Experimental autoimmune encephalomyelitis (EAE) serves as a model for multiple sclerosis and is considered a CD4(+), Th1 cell-mediated autoimmune disease. IL-12 is a heterodimeric cytokine, composed of a p40 and a p35 subunit, which is thought to play an important role in the development of Th1 cells and can exacerbate EAE. We induced EAE with myelin oligodendrocyte glycoprotein (MOG) peptide 35-55 (MOG(35-55)) in C57BL/6 mice and found that while IL-12p40-deficient (-/-) mice are resistant to EAE, IL-12p35(-/-) mice are susceptible. Typical spinal cord mononuclear cell infiltration and demyelination were observed in wild-type and IL-12p35(-/-) mice, whereas IL-12p40(-/-) mice had normal spinal cords. A Th1-type response to MOG(35-55) was observed in the draining lymph node and the spleen of wild-type mice. A weaker MOG(35-55)-specific Th1 response was observed in IL-12p35(-/-) mice, with lower production of IFN-gamma. By contrast, a Th2-type response to MOG(35-55) correlated with disease resistance in IL-12p40(-/-) mice. Production of TNF-alpha by microglia, CNS-infiltrating macrophages, and CD4(+) T cells was detected in wild-type and IL-12p35(-/-), but not in IL-12p40(-/-), mice. In addition, NO production was higher in IL-12p35(-/-) and wild-type mice than in IL-12p40(-/-) mice. These data demonstrate a redundancy of the IL-12 system in the induction of EAE and suggest that p40-related heterodimers, such as the recently cloned IL-23 (p40p19), may play an important role in disease pathogenesis.

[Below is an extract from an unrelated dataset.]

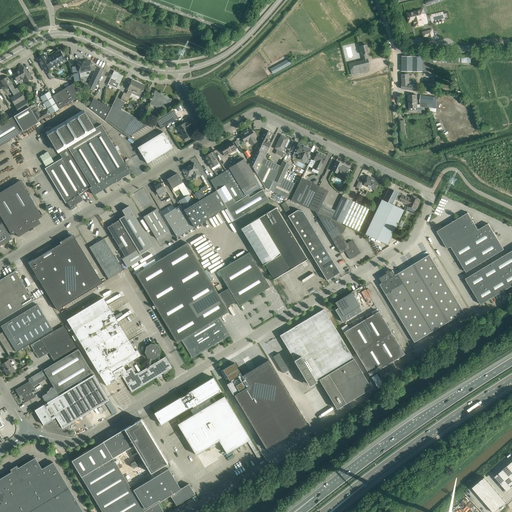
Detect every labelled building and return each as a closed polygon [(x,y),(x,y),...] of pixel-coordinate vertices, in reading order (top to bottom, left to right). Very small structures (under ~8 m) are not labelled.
[(458,13),(457,7),(443,9),(444,15),(458,13)] [(419,25),(418,19),(425,18),(422,9),(407,13),(409,22),(413,21),(415,27),(419,25)] [(423,38),(428,37),(430,43),(435,41),(432,30),(422,33),(423,38)] [(361,54),(362,54),(363,60),(366,59),(365,54),(368,53),(366,45),(359,46),(361,54)] [(45,54),(37,59),(45,71),(52,67),(52,66),(59,62),(64,59),(60,51),(47,59),(45,54)] [(402,71),(422,71),(422,58),(422,56),(421,56),(421,53),(415,53),(415,56),(405,56),(403,56),(402,56),(402,71)] [(363,60),(348,64),(351,75),(369,70),(368,66),(369,66),(367,59),(366,59),(363,60)] [(103,70),(97,67),(91,64),(90,60),(77,62),(79,71),(83,70),(83,72),(92,70),(93,70),(95,71),(89,84),(87,87),(87,88),(93,91),(103,70)] [(281,64),(270,70),(272,74),(283,68),(281,64)] [(24,66),(21,68),(16,71),(16,72),(13,74),(17,81),(23,77),(25,82),(31,78),(24,66)] [(114,71),(112,74),(107,85),(116,89),(123,76),(116,73),(117,73),(114,71)] [(402,84),(401,88),(415,90),(416,82),(409,81),(408,74),(402,74),(402,84)] [(39,121),(34,114),(17,88),(15,89),(7,76),(0,80),(5,89),(8,87),(14,95),(10,98),(19,113),(14,116),(23,131),(39,121)] [(124,92),(120,99),(123,101),(124,100),(127,101),(130,95),(138,99),(140,95),(141,94),(143,95),(145,91),(143,90),(145,86),(140,84),(137,82),(132,80),(127,89),(128,89),(126,94),(124,92)] [(77,98),(74,83),(52,96),(60,109),(77,98)] [(161,106),(167,109),(172,99),(156,91),(151,101),(155,103),(154,106),(160,109),(161,106)] [(47,93),(40,97),(46,107),(48,109),(51,114),(59,109),(49,92),(47,93)] [(417,95),(408,95),(409,108),(409,109),(409,111),(417,110),(417,107),(420,107),(423,107),(429,108),(430,108),(431,103),(436,104),(437,101),(433,101),(433,97),(420,95),(419,102),(420,104),(417,104),(417,95)] [(111,107),(105,120),(122,133),(132,116),(121,110),(125,102),(123,101),(122,100),(120,99),(116,97),(111,107)] [(93,98),(89,108),(105,120),(111,107),(93,98)] [(83,110),(46,132),(47,133),(57,151),(58,151),(62,158),(66,155),(81,146),(82,147),(106,133),(101,124),(84,111),(83,110)] [(173,110),(169,112),(156,120),(161,129),(178,118),(173,110)] [(0,144),(23,131),(14,116),(13,116),(0,123),(0,144)] [(122,133),(128,137),(148,125),(132,116),(122,133)] [(185,123),(177,127),(179,131),(180,130),(183,134),(181,135),(184,139),(192,134),(188,128),(191,126),(188,122),(185,123)] [(248,141),(251,145),(256,142),(254,137),(255,137),(250,129),(240,135),(245,143),(248,141)] [(250,162),(256,173),(264,158),(271,143),(268,141),(271,133),(264,129),(255,149),(256,149),(250,162)] [(147,163),(173,148),(163,132),(137,147),(147,163)] [(81,146),(66,155),(87,189),(89,188),(93,194),(131,172),(125,162),(124,163),(106,133),(82,147),(81,146)] [(284,158),(286,153),(282,152),(288,138),(281,135),(275,148),(277,150),(275,154),(284,158)] [(225,156),(236,150),(231,141),(220,147),(225,156)] [(298,143),(292,157),(305,163),(311,149),(302,145),(298,143)] [(53,162),(47,151),(40,156),(46,166),(53,162)] [(211,168),(213,171),(213,170),(220,166),(218,163),(217,164),(214,158),(216,157),(214,152),(211,153),(204,156),(211,168)] [(317,152),(313,160),(314,160),(313,161),(311,160),(308,166),(319,171),(322,164),(326,156),(317,152)] [(62,158),(45,168),(65,203),(67,202),(71,209),(75,207),(74,205),(82,200),(80,196),(84,194),(83,192),(87,189),(66,155),(62,158)] [(230,170),(226,173),(242,198),(248,194),(261,187),(263,185),(256,174),(254,175),(244,158),(228,168),(229,169),(230,170)] [(256,174),(263,185),(265,188),(268,189),(280,166),(279,165),(279,166),(276,165),(271,160),(269,161),(265,159),(265,158),(264,158),(256,173),(256,174)] [(283,161),(280,166),(268,189),(290,200),(298,185),(283,178),(290,164),(283,161)] [(336,161),(331,170),(338,173),(338,174),(337,177),(343,179),(345,175),(349,168),(342,165),(342,164),(336,161)] [(188,176),(192,173),(195,178),(200,175),(197,170),(198,170),(194,163),(183,169),(188,176)] [(216,176),(210,180),(216,190),(226,207),(234,220),(268,200),(262,190),(254,195),(250,197),(248,195),(248,194),(242,198),(226,173),(225,171),(216,176)] [(167,179),(172,188),(183,182),(177,173),(167,179)] [(368,176),(364,185),(374,190),(378,182),(371,179),(372,178),(368,176)] [(290,200),(299,204),(308,209),(319,186),(310,182),(301,178),(298,185),(290,200)] [(42,217),(20,180),(0,192),(0,215),(12,235),(15,233),(18,237),(29,230),(30,231),(34,229),(33,228),(40,223),(38,219),(42,217)] [(339,189),(338,191),(339,192),(342,193),(342,194),(344,191),(348,183),(345,181),(344,181),(341,189),(339,189)] [(156,191),(159,196),(167,192),(163,186),(163,187),(160,183),(154,187),(157,190),(156,191)] [(308,209),(315,212),(317,213),(328,191),(319,186),(308,209)] [(383,200),(392,204),(397,193),(388,188),(383,200)] [(201,189),(194,193),(199,201),(204,209),(209,218),(222,210),(226,207),(216,190),(212,193),(205,197),(202,191),(201,189)] [(178,201),(181,205),(194,227),(209,218),(199,201),(194,204),(189,195),(178,201)] [(399,201),(408,205),(407,206),(415,210),(419,200),(412,197),(411,199),(402,195),(399,201)] [(335,210),(331,218),(341,223),(359,231),(369,209),(357,204),(342,196),(335,210)] [(383,200),(381,199),(365,234),(387,245),(403,210),(392,204),(383,200)] [(177,237),(194,227),(181,205),(174,208),(172,205),(161,211),(177,237)] [(119,219),(142,258),(143,258),(140,254),(153,246),(129,206),(127,207),(122,210),(125,214),(124,215),(125,215),(119,219)] [(273,279),(307,259),(276,207),(241,228),(262,265),(264,264),(273,279)] [(169,230),(156,209),(143,217),(156,238),(169,230)] [(292,222),(304,215),(302,211),(297,210),(288,216),(292,222)] [(346,226),(317,213),(315,212),(340,253),(344,251),(350,259),(360,253),(354,242),(353,243),(351,240),(346,243),(340,234),(343,232),(346,226)] [(442,240),(447,248),(450,246),(458,259),(466,272),(485,261),(504,249),(496,237),(488,223),(478,229),(473,221),(468,212),(459,218),(448,224),(444,227),(440,229),(437,231),(442,240)] [(295,229),(308,221),(304,215),(292,222),(295,229)] [(107,227),(111,234),(130,265),(142,258),(119,219),(119,220),(107,227)] [(299,235),(312,227),(308,221),(295,229),(299,235)] [(2,223),(0,224),(0,246),(12,239),(2,223)] [(307,248),(320,240),(312,227),(299,235),(307,248)] [(395,239),(400,241),(403,235),(397,233),(395,239)] [(57,310),(102,283),(73,235),(28,263),(57,310)] [(104,238),(89,247),(108,279),(123,270),(104,238)] [(311,254),(324,247),(320,240),(307,248),(311,254)] [(187,243),(135,274),(177,343),(182,339),(185,345),(192,357),(203,350),(203,351),(206,349),(229,335),(218,318),(229,311),(226,307),(236,301),(239,305),(270,287),(249,252),(218,271),(228,288),(224,291),(220,284),(215,286),(219,293),(218,294),(187,243)] [(315,261),(328,253),(324,247),(311,254),(315,261)] [(511,250),(465,278),(481,304),(511,285),(511,250)] [(319,267),(331,260),(328,253),(315,261),(319,267)] [(464,312),(433,261),(429,254),(395,275),(392,270),(389,272),(389,271),(387,272),(387,273),(379,278),(379,279),(379,280),(380,280),(382,283),(380,284),(415,342),(464,312)] [(329,270),(333,276),(339,273),(331,260),(319,267),(323,274),(329,270)] [(323,274),(327,280),(333,276),(329,270),(323,274)] [(0,320),(33,301),(15,271),(0,279),(0,320)] [(277,289),(282,302),(289,299),(284,286),(277,289)] [(367,301),(371,299),(366,289),(362,291),(367,301)] [(337,306),(334,307),(334,308),(338,314),(343,321),(357,313),(361,310),(359,306),(353,295),(351,293),(352,293),(351,292),(351,293),(343,298),(343,297),(343,298),(341,299),(341,298),(341,299),(337,302),(338,305),(337,306)] [(135,351),(109,308),(102,297),(66,319),(69,323),(72,329),(86,351),(85,352),(99,373),(107,386),(117,380),(116,377),(121,374),(131,392),(172,368),(165,357),(151,365),(150,363),(151,359),(154,359),(159,356),(160,350),(157,345),(151,343),(146,347),(145,352),(148,358),(150,358),(149,363),(150,366),(136,374),(132,367),(126,371),(123,366),(140,355),(137,350),(135,351)] [(0,340),(9,356),(53,330),(37,304),(1,326),(4,331),(0,333),(0,340)] [(323,309),(302,322),(348,397),(350,401),(371,388),(369,384),(370,384),(345,344),(340,334),(323,309)] [(378,311),(343,332),(369,375),(404,354),(378,311)] [(302,322),(280,335),(295,359),(294,360),(297,366),(309,386),(316,382),(316,381),(319,380),(337,409),(350,401),(348,397),(302,322)] [(56,362),(59,360),(58,359),(76,348),(63,325),(31,345),(39,358),(49,353),(54,361),(56,360),(56,362)] [(56,362),(28,379),(30,381),(33,386),(41,382),(48,377),(53,386),(49,389),(50,390),(47,392),(47,393),(42,396),(45,401),(92,372),(78,349),(59,360),(56,362)] [(273,357),(280,369),(286,365),(279,353),(273,357)] [(3,368),(7,375),(15,370),(8,360),(0,365),(2,369),(3,368)] [(234,362),(222,370),(227,379),(229,378),(231,382),(227,384),(266,449),(307,424),(268,360),(242,375),(234,362)] [(383,385),(376,374),(370,377),(377,389),(383,385)] [(36,409),(35,410),(43,424),(44,425),(45,424),(46,425),(47,425),(48,426),(50,427),(51,427),(52,427),(69,431),(68,431),(70,423),(109,400),(93,375),(47,402),(48,403),(37,409),(36,409)] [(182,396),(153,414),(154,413),(161,424),(192,406),(193,408),(190,410),(193,415),(184,420),(181,422),(179,423),(177,424),(196,454),(219,441),(226,453),(247,441),(250,439),(224,396),(216,401),(214,402),(212,403),(209,399),(212,398),(214,396),(221,392),(213,378),(214,377),(213,377),(186,393),(186,394),(185,393),(182,395),(183,396),(182,396)] [(30,381),(17,388),(19,391),(21,389),(23,392),(21,394),(18,395),(21,399),(23,398),(25,396),(28,400),(35,396),(30,389),(34,387),(33,386),(30,381)] [(128,428),(138,445),(149,438),(139,421),(128,428)] [(121,455),(127,452),(138,445),(128,428),(111,438),(121,455)] [(100,457),(105,465),(116,459),(121,455),(111,438),(94,448),(100,457)] [(149,438),(138,445),(148,462),(160,455),(149,438)] [(148,462),(138,445),(127,452),(137,469),(148,462)] [(74,461),(79,470),(100,457),(94,448),(74,461)] [(121,455),(116,459),(126,476),(137,469),(127,452),(121,455)] [(105,465),(100,457),(79,470),(85,479),(105,466),(105,465)] [(0,511),(83,511),(53,462),(42,469),(35,458),(18,468),(16,466),(10,469),(12,472),(0,478),(0,511)] [(126,476),(116,459),(105,465),(105,466),(111,475),(115,482),(126,476)] [(111,475),(105,466),(85,479),(90,488),(111,475)] [(511,471),(507,466),(503,469),(509,477),(511,474),(511,471)] [(168,468),(133,489),(144,508),(158,500),(159,501),(170,495),(176,505),(195,494),(188,483),(180,488),(168,468)] [(503,469),(498,473),(505,481),(509,477),(503,469)] [(498,473),(494,477),(500,484),(505,481),(498,473)] [(115,482),(111,475),(90,488),(96,497),(116,484),(115,482)] [(484,477),(478,482),(482,487),(488,481),(484,477)] [(488,481),(482,487),(485,491),(491,486),(488,481)] [(505,481),(500,484),(507,492),(511,488),(505,481)] [(478,482),(472,488),(475,492),(482,487),(478,482)] [(101,505),(121,493),(116,484),(96,497),(101,505)] [(491,486),(485,491),(489,495),(495,490),(491,486)] [(482,487),(475,492),(479,496),(485,491),(482,487)] [(495,490),(489,495),(492,499),(499,494),(495,490)] [(485,491),(479,496),(483,500),(489,495),(485,491)] [(121,493),(101,505),(104,511),(110,511),(127,502),(121,493)] [(499,494),(492,499),(496,503),(502,498),(499,494)] [(489,495),(483,500),(486,505),(492,499),(489,495)] [(502,498),(496,503),(500,508),(506,502),(502,498)] [(492,499),(486,505),(490,509),(496,503),(492,499)] [(110,511),(130,511),(132,511),(127,502),(110,511)] [(169,511),(164,502),(147,511),(169,511)] [(496,503),(490,509),(492,511),(494,511),(500,508),(496,503)]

Role of IL-12 receptor beta 1 in regulation of T cell response by APC in experimental autoimmune encephalomyelitis.

IL-12 was thought to be involved in the development of experimental autoimmune encephalomyelitis (EAE), a Th1 cell-mediated autoimmune disorder of the CNS. However, we have recently found that IL-12 responsiveness, via IL-12Rbeta2, is not required in the induction of EAE. To determine the role of IL-12Rbeta1, a key subunit for the responsiveness to both IL-12 and IL-23, in the development of autoimmune diseases, we studied EAE in mice deficient in this subunit of IL-12R. IL-12Rbeta1(-/-) mice are completely resistant to myelin oligodendrocyte glycoprotein (MOG)-induced EAE, with an autoantigen-specific Th2 response. To study the mechanism underlying this Th2 bias, we cocultured purified CD4(+) T cells and APCs of MOG-immunized mice. We demonstrate that IL-12Rbeta1(-/-) APCs drive CD4(+) T cells of both wild-type and IL-12Rbeta1(-/-) mice to an Ag-induced Th2 phenotype, whereas wild-type APCs drive these CD4(+) T cells toward a Th1 type. IL-12Rbeta1(-/-) CD4(+) T cells, in turn, appear to exert an immunoregulatory effect on the capacity of wild-type APCs to produce IFN-gamma and TNF-alpha. Furthermore, decreased levels of IL-12p40, p35, and IL-23p19 mRNA expression were found in IL-12Rbeta1(-/-) APCs, indicating an autocrine pathway of IL-12/IL-23 via IL-12Rbeta1. IL-18 production and IL-18Ralpha expression are also significantly decreased in IL-12Rbeta1(-/-) mice immunized with MOG. We conclude that in the absence of IL-12Rbeta1, APCs play a prominent regulatory role in the induction of autoantigen-specific Th2 cells.